Akciğer nodüllerinin değerlendirilmesi önem arz ediyor
– Medicana International Ankara Hastanesi Göğüs Hastalıkları Uzmanı Doç. Dr. Elif Babaoğlu:
– “Aksi ispat edilinceye kadar, akciğerde görülen tüm nodüllere kanser şüphesiyle yaklaşmak hayati önem taşıyor. Birçok vakada bu şüphe, erken teşhisin anahtarı olabiliyor”
ANKARA (AA) – Medicana International Ankara Hastanesi Göğüs Hastalıkları Uzmanı Doç.

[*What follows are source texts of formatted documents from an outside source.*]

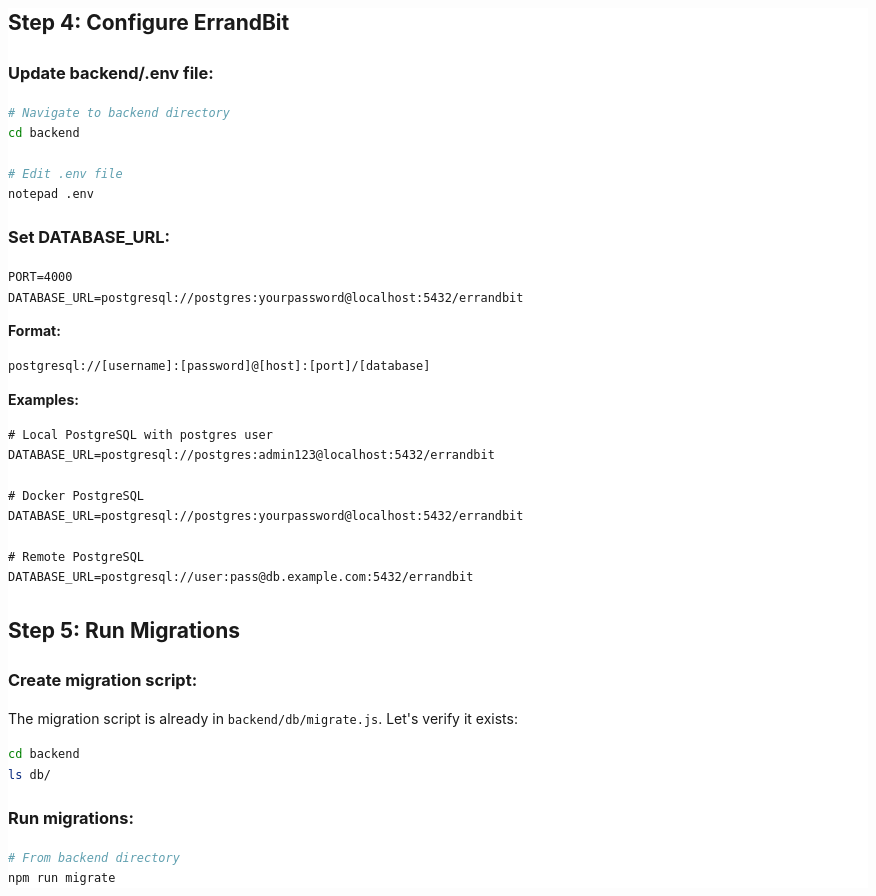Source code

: ## Step 4: Configure ErrandBit

### Update backend/.env file:

```bash
# Navigate to backend directory
cd backend

# Edit .env file
notepad .env
```

### Set DATABASE_URL:

```env
PORT=4000
DATABASE_URL=postgresql://postgres:yourpassword@localhost:5432/errandbit
```

**Format:**
```
postgresql://[username]:[password]@[host]:[port]/[database]
```

**Examples:**
```env
# Local PostgreSQL with postgres user
DATABASE_URL=postgresql://postgres:admin123@localhost:5432/errandbit

# Docker PostgreSQL
DATABASE_URL=postgresql://postgres:yourpassword@localhost:5432/errandbit

# Remote PostgreSQL
DATABASE_URL=postgresql://user:pass@db.example.com:5432/errandbit
```

## Step 5: Run Migrations

### Create migration script:

The migration script is already in `backend/db/migrate.js`. Let's verify it exists:

```bash
cd backend
ls db/
```

### Run migrations:

```bash
# From backend directory
npm run migrate
```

Dr. Elif Babaoğlu, aksi ispat edilinceye kadar, akciğerde görülen tüm nodüllere kanser şüphesiyle yaklaşmanın hayati önem taşıdığını belirterek, “Birçok vakada bu şüphe, erken teşhisin anahtarı olabiliyor.” ifadelerini kullandı.
Hastaneden yapılan yazılı açıklamada, konuya ilişkin görüşlerine yer verilen Babaoğlu, tomografi kullanımının artmasıyla akciğer nodülleri ile karşılaşma sıklığının da arttığını belirtti.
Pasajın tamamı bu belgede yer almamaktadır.